A Great-Looking If Underpowered Adventure With A 'Good Dinosaur'
Pixar's The Good Dinosaur imagines what would happen if our Mesozoic-era ancestors, instead of being wiped out by an asteroid, survived to star in John Ford Westerns. An opening scene shows the fatal rock whizzing by Earth harmlessly; "millions of years later," Apatosauruses own family farms while Tyrannosauruses herd bison on the frontier. In their shadow, humans must have evolved from the Carnivora clade alongside dogs and wolves, judging by how they bark and scamper in the wild unless a dino can domesticate them. It sounds silly, but after the teeth-gnashing nonsense of Jurassic World, just be glad one film this year treats dinosaurs with something approaching respect.
The studio conjures this universe in its lushest, most visually stunning film to date. The Good Dinosaur is full of gorgeous mountain landscapes inspired by the American West and voluminous clouds floating against a purple-orange-blue sky. Water effects are lovingly detailed, whether the flow of the river that runs through the landscape or raindrops from the frequent storms that threaten it. The characters may look cartoony—and cloyingly cute—but they're wandering through what could be Thomas Hill paintings in panoramic widescreen.
But no one, child or adult, would sit through 100 minutes of pure wandering. So there's a by-the-book story here, too, one that recycles several familiar Disney and Pixar elements in rather prehistoric fashion. A shrimpy Apatosaur named Arlo (voiced by child actor Raymond Ochoa) must face both a Long Journey Home and, shall we say, an early parental absence.
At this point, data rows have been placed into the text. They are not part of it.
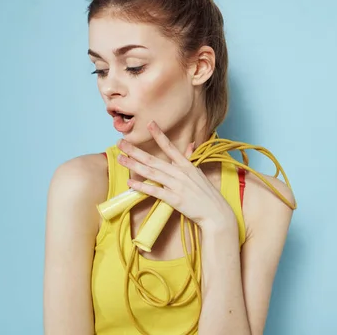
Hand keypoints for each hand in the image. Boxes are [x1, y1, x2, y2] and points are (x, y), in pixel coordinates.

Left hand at [116, 120, 237, 232]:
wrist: (216, 212)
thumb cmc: (207, 194)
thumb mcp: (199, 173)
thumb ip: (190, 159)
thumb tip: (190, 144)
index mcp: (186, 165)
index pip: (170, 147)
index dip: (159, 135)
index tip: (149, 124)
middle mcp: (180, 173)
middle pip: (154, 160)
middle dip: (135, 151)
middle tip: (120, 142)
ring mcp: (177, 186)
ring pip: (152, 173)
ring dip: (134, 165)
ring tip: (121, 159)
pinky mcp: (174, 199)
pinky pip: (155, 191)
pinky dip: (142, 187)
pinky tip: (130, 183)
While hunting a "critter" who threatens his corn-farmer family's winter food supply, Arlo's strong, proud Poppa (Jeffrey Wright) meets an early, Mufasa-like fate. He leaves his son only with endless dad-platitudes—Daditudes—which are never quite enough to help overcome Arlo's fear of the outside world. When a storm later washes Arlo away, he'll have to team up with the "critter," who's really a small, panting human child named Spot, to find his way back into adulthood.
Any hope that Pixar's second 2015 release would meet the incredibly high narrative bar set by studio masterwork Inside Out is dashed early on, once we realize the story (which has five different names on it) is almost exclusively concerned with lessons of bravery. But it's also a leisurely and contemplative script, deliberately lacking the rapid-fire dialogue of Finding Nemo or the Toy Storyfilms. Spot doesn't talk, after all. When he and Arlo are on their own, director Peter Sohn is perfectly fine to just let us bask in the way they live. That gives us more time to enjoy the wonderful score by Jeff and Mychael Danna, which packs in fiddles, flutes, and horns sounding across the valley—everything you could want from a frontier soundtrack.
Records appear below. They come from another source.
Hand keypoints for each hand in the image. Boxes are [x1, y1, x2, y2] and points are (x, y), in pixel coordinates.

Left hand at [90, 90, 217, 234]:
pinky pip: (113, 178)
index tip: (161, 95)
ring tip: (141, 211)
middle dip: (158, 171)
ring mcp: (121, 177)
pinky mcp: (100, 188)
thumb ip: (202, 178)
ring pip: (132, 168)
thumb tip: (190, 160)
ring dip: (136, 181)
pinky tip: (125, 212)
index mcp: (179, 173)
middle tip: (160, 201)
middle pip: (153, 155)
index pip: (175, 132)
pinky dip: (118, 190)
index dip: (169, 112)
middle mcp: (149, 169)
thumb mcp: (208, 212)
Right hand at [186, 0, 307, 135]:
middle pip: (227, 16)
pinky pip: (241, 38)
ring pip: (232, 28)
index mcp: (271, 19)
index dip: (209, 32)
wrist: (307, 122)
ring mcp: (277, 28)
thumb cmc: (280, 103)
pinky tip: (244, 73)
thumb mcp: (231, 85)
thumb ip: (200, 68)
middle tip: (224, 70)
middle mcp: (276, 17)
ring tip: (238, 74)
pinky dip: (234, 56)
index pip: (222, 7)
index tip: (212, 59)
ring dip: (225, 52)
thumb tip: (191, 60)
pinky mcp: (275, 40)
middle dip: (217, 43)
Hard to believe that a tale this simple could have caused so much trouble for its makers, but The Good Dinosaur also has the most tortured production history of any Pixar film. The studio replaced director Bob Peterson midway through development and drastically reworked the script, tossing much of the original voice cast (including Judy Greer, Bill Hader, and John Lithgow). Seams are visible, especially in the early scenes, which spend a long time introducing family members we'll rarely see.
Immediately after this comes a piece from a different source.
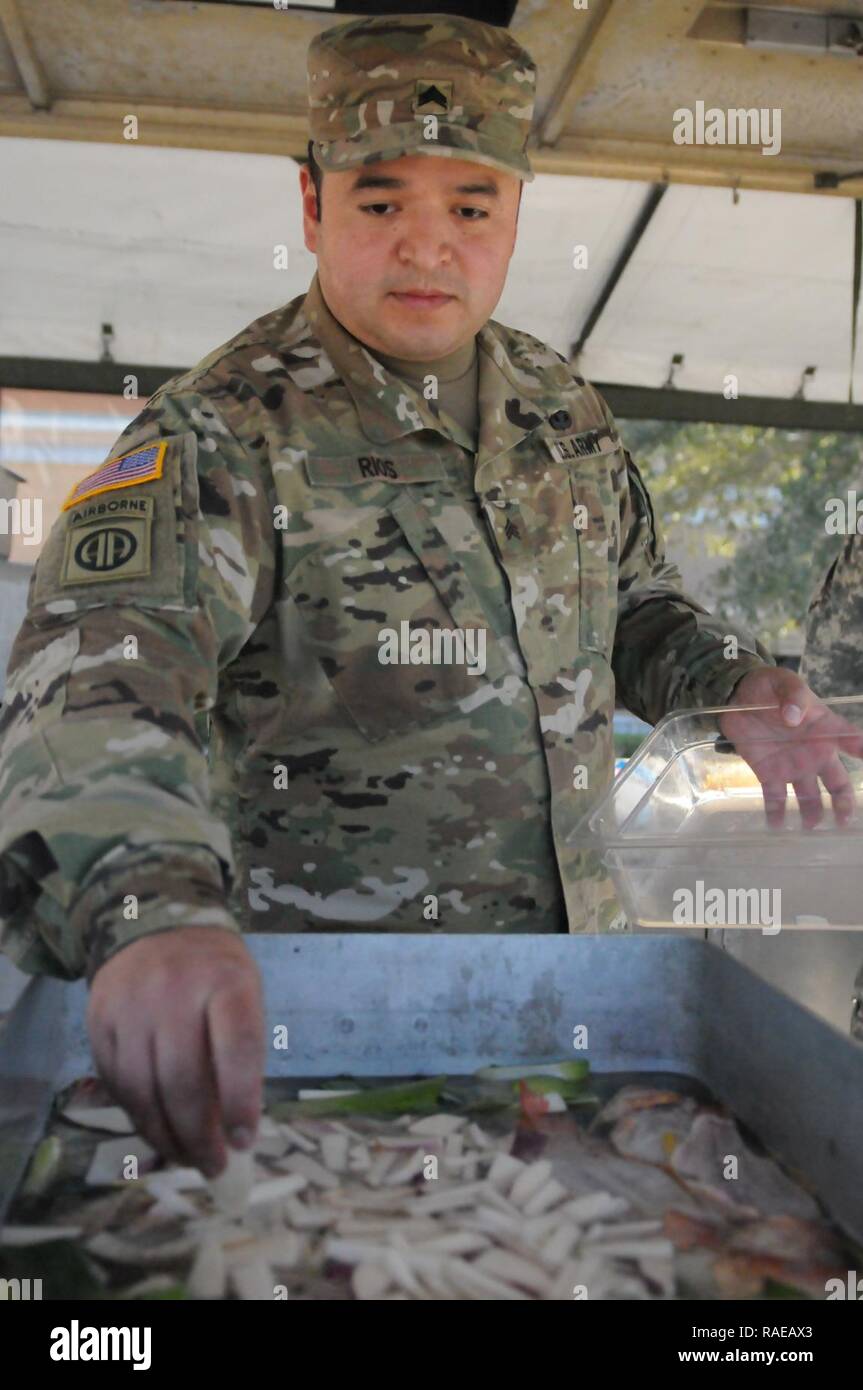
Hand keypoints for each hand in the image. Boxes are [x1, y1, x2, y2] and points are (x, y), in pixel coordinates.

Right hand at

Is Pixar doing the right thing quality-wise by pushing two films out in the same year? Increased production demands will lead to less vital finished films, and could threaten early extinction for an animation studio that has become a national treasure. Still, the final cut of The Good Dinosaurincludes Sam Elliott as a tough-as-nails T. rex cowboy who tells campfire stories about dueling to the death with crocodiles. That has to count for something in this dino-dizzy modern world.
A note on the preshow: The accompanying short this time out is "Sanjay's Super Team," a candy-colored charmer detailing a kid's superhero obsession and his father's efforts to interest him in Hinduism. The autobiographical film is refreshingly open about its spirituality and multiculturalism, and will hopefully herald exciting feature-length projects for director and in-house Pixar talent Sanjay Patel.